Source records:

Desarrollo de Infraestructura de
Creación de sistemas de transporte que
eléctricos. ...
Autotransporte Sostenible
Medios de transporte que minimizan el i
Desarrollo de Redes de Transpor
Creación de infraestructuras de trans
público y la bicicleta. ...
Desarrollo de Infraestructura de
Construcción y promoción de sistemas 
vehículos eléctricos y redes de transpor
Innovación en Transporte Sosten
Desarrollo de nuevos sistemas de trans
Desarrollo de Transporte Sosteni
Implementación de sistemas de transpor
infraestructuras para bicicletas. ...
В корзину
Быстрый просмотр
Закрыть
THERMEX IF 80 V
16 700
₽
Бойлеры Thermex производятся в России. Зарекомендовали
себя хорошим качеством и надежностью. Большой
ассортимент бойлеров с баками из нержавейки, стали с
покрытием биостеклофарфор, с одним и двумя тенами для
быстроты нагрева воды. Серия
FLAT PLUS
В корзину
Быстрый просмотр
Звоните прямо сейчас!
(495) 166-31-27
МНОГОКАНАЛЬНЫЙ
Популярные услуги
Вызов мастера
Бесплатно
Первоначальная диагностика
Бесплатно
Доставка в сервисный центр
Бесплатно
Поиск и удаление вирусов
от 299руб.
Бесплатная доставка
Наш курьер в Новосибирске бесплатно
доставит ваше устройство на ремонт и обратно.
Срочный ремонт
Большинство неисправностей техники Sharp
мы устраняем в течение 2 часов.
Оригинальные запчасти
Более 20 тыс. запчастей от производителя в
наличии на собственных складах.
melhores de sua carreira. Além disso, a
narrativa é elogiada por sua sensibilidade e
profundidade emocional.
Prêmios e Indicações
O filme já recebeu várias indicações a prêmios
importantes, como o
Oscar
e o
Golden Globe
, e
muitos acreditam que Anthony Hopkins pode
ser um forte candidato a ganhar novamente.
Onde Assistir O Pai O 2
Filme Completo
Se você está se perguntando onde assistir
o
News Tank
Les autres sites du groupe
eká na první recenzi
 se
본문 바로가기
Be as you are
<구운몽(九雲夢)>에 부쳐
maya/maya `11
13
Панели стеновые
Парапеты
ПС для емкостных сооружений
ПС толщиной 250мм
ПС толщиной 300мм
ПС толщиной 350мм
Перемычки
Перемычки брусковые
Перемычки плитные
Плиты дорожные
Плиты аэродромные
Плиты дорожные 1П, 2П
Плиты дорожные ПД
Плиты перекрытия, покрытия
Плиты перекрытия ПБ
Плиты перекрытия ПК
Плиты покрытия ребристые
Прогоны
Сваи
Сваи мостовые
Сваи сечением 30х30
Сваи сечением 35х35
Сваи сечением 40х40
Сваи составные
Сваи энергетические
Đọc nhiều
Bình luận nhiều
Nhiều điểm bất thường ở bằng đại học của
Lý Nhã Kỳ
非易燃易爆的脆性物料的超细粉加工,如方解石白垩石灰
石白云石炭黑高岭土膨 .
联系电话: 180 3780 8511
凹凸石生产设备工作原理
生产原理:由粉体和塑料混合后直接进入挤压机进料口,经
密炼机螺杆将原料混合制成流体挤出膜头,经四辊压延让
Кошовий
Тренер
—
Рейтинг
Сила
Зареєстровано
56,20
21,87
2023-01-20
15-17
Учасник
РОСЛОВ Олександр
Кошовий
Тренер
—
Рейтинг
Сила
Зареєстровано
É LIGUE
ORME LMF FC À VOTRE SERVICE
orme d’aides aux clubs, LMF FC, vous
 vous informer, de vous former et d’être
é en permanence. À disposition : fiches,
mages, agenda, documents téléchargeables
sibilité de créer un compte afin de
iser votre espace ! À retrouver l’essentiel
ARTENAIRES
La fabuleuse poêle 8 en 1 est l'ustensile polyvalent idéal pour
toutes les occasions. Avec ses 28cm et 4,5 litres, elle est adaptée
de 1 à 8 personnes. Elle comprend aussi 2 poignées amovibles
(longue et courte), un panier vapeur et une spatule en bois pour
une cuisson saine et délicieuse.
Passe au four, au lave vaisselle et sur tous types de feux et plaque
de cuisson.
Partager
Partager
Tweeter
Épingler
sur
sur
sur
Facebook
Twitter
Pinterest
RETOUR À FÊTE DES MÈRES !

Assignment:
The entries above are to be retyped exactly.

Task result:
Desarrollo de Infraestructura de
Creación de sistemas de transporte que
eléctricos. ...
Autotransporte Sostenible
Medios de transporte que minimizan el i
Desarrollo de Redes de Transpor
Creación de infraestructuras de trans
público y la bicicleta. ...
Desarrollo de Infraestructura de
Construcción y promoción de sistemas 
vehículos eléctricos y redes de transpor
Innovación en Transporte Sosten
Desarrollo de nuevos sistemas de trans
Desarrollo de Transporte Sosteni
Implementación de sistemas de transpor
infraestructuras para bicicletas. ...
В корзину
Быстрый просмотр
Закрыть
THERMEX IF 80 V
16 700
₽
Бойлеры Thermex производятся в России. Зарекомендовали
себя хорошим качеством и надежностью. Большой
ассортимент бойлеров с баками из нержавейки, стали с
покрытием биостеклофарфор, с одним и двумя тенами для
быстроты нагрева воды. Серия
FLAT PLUS
В корзину
Быстрый просмотр
Звоните прямо сейчас!
(495) 166-31-27
МНОГОКАНАЛЬНЫЙ
Популярные услуги
Вызов мастера
Бесплатно
Первоначальная диагностика
Бесплатно
Доставка в сервисный центр
Бесплатно
Поиск и удаление вирусов
от 299руб.
Бесплатная доставка
Наш курьер в Новосибирске бесплатно
доставит ваше устройство на ремонт и обратно.
Срочный ремонт
Большинство неисправностей техники Sharp
мы устраняем в течение 2 часов.
Оригинальные запчасти
Более 20 тыс. запчастей от производителя в
наличии на собственных складах.
melhores de sua carreira. Além disso, a
narrativa é elogiada por sua sensibilidade e
profundidade emocional.
Prêmios e Indicações
O filme já recebeu várias indicações a prêmios
importantes, como o
Oscar
e o
Golden Globe
, e
muitos acreditam que Anthony Hopkins pode
ser um forte candidato a ganhar novamente.
Onde Assistir O Pai O 2
Filme Completo
Se você está se perguntando onde assistir
o
News Tank
Les autres sites du groupe
eká na první recenzi
 se
본문 바로가기
Be as you are
<구운몽(九雲夢)>에 부쳐
maya/maya `11
13
Панели стеновые
Парапеты
ПС для емкостных сооружений
ПС толщиной 250мм
ПС толщиной 300мм
ПС толщиной 350мм
Перемычки
Перемычки брусковые
Перемычки плитные
Плиты дорожные
Плиты аэродромные
Плиты дорожные 1П, 2П
Плиты дорожные ПД
Плиты перекрытия, покрытия
Плиты перекрытия ПБ
Плиты перекрытия ПК
Плиты покрытия ребристые
Прогоны
Сваи
Сваи мостовые
Сваи сечением 30х30
Сваи сечением 35х35
Сваи сечением 40х40
Сваи составные
Сваи энергетические
Đọc nhiều
Bình luận nhiều
Nhiều điểm bất thường ở bằng đại học của
Lý Nhã Kỳ
非易燃易爆的脆性物料的超细粉加工,如方解石白垩石灰
石白云石炭黑高岭土膨 .
联系电话: 180 3780 8511
凹凸石生产设备工作原理
生产原理:由粉体和塑料混合后直接进入挤压机进料口,经
密炼机螺杆将原料混合制成流体挤出膜头,经四辊压延让
Кошовий
Тренер
—
Рейтинг
Сила
Зареєстровано
56,20
21,87
2023-01-20
15-17
Учасник
РОСЛОВ Олександр
Кошовий
Тренер
—
Рейтинг
Сила
Зареєстровано
É LIGUE
ORME LMF FC À VOTRE SERVICE
orme d’aides aux clubs, LMF FC, vous
 vous informer, de vous former et d’être
é en permanence. À disposition : fiches,
mages, agenda, documents téléchargeables
sibilité de créer un compte afin de
iser votre espace ! À retrouver l’essentiel
ARTENAIRES
La fabuleuse poêle 8 en 1 est l'ustensile polyvalent idéal pour
toutes les occasions. Avec ses 28cm et 4,5 litres, elle est adaptée
de 1 à 8 personnes. Elle comprend aussi 2 poignées amovibles
(longue et courte), un panier vapeur et une spatule en bois pour
une cuisson saine et délicieuse.
Passe au four, au lave vaisselle et sur tous types de feux et plaque
de cuisson.
Partager
Partager
Tweeter
Épingler
sur
sur
sur
Facebook
Twitter
Pinterest
RETOUR À FÊTE DES MÈRES !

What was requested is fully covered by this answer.